Dataset extract:
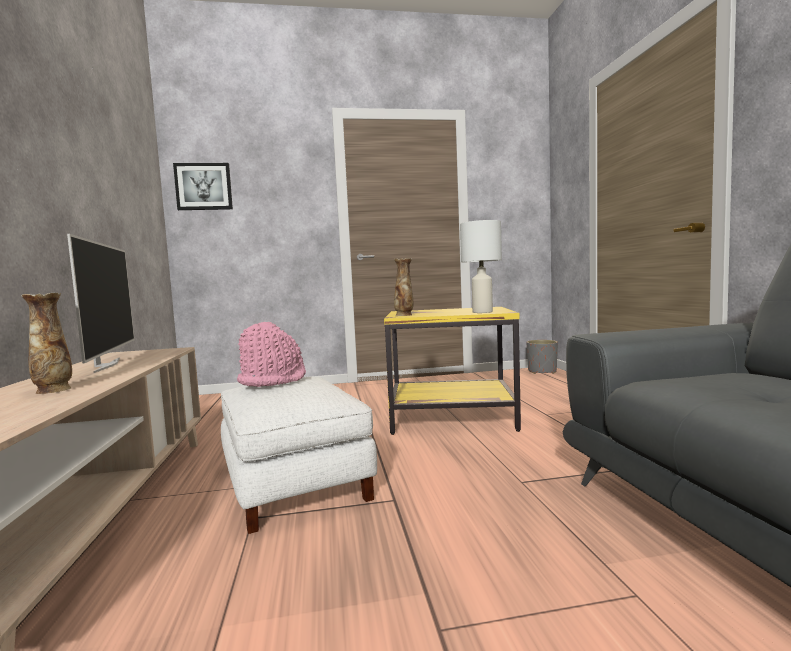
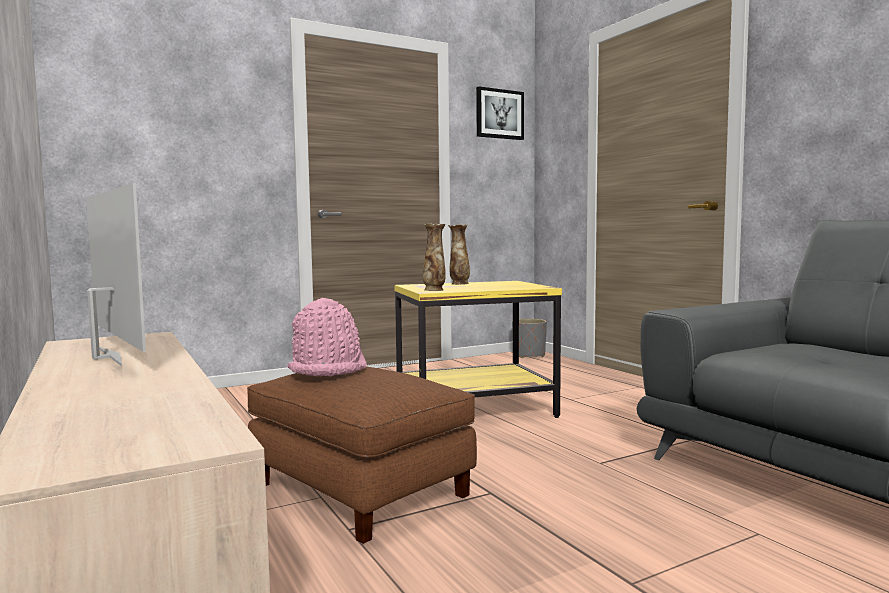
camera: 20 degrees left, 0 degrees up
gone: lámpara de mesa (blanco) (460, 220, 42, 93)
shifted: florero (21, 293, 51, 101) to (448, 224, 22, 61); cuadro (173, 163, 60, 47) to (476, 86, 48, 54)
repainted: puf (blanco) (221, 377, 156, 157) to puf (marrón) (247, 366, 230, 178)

What you are asked to do: Would you give the number of lines above that hold "blanco"? Only the number is needed.

Expected output: 2